ELISA‐mediated quantification of sTREM2 in conditioned media of human macrophages isolated from GRN‐FTLD patients and HC (n = 3). sTREM2 could not be measured in conditioned media of human macrophages isolated from patient #3 due to low overall cell yield. Data points indicate individual patients and HC.

Western blot of TREM2 in lysates and media of cultured human macrophages isolated from GRN‐FTLD #1 and HC #1 upon treatment with Ab1 and Ab2. An isotype antibody was used as a negative control. ADAM protease inhibition (GM) does not further increase mTREM2 levels in GRN‐FTLD patients. Equal amounts of protein were loaded. GAPDH was used as loading control.

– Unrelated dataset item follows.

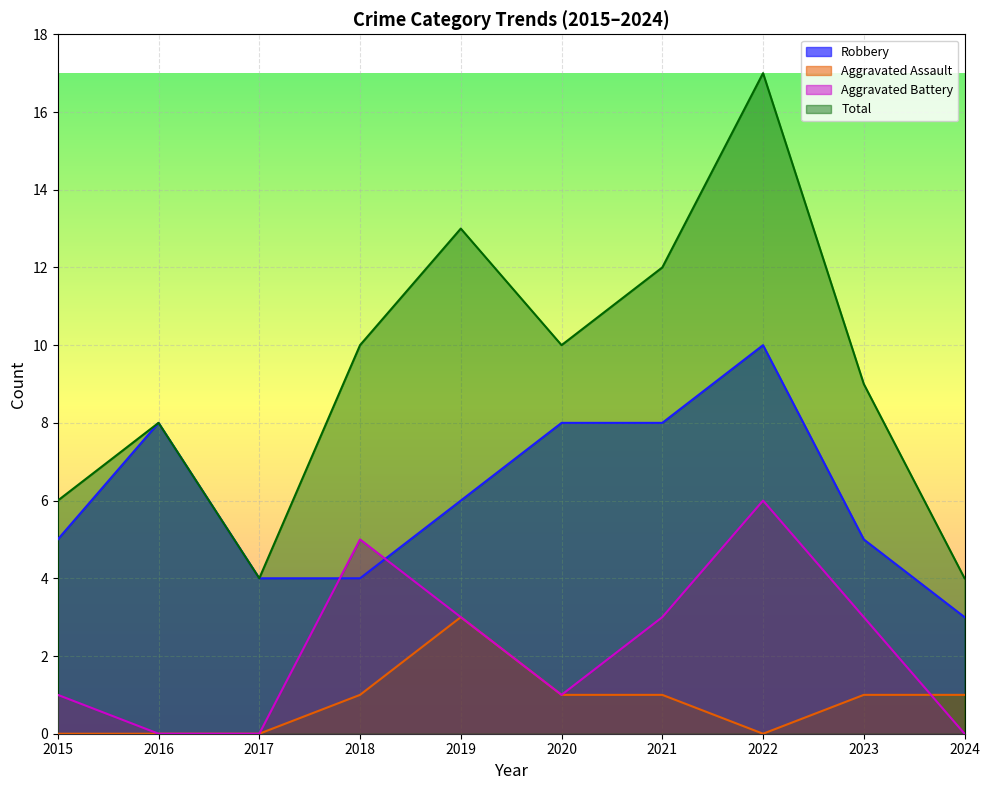

True or false: Robbery and Aggravated Battery cross at least once.

True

Quantification of mTREM2 expression normalized to HC (n = 4) (data shown in G). Data points indicate individual patients.

ELISA‐mediated quantification of sTREM2 in conditioned media of human macrophages isolated from GRN‐FTLD patients (n = 3). sTREM2 could not be measured in conditioned media of human macrophages isolated from patient #3 due to low overall cell yield. Data points indicate individual patients.

AlphaLISA‐mediated quantification of p‐Syk levels in human macrophages upon treatment with Ab1 and Ab2 with liposomes for 60 min (n = 3). An isotype antibody was used as a negative control. Data points indicate individual patients. Isolated material from patient #3 did not yield enough cells to perform this experiment.

Data information: Data represent mean ± SEM. For statistical analysis of patient samples in comparison to HC, the unpaired, two‐tailed student’s t‐test was performed. Statistical significance was set at *P < 0.05; **P < 0.01; ***P < 0.001; ****P < 0.0001; ns, not significant

Source data are available online for this figure.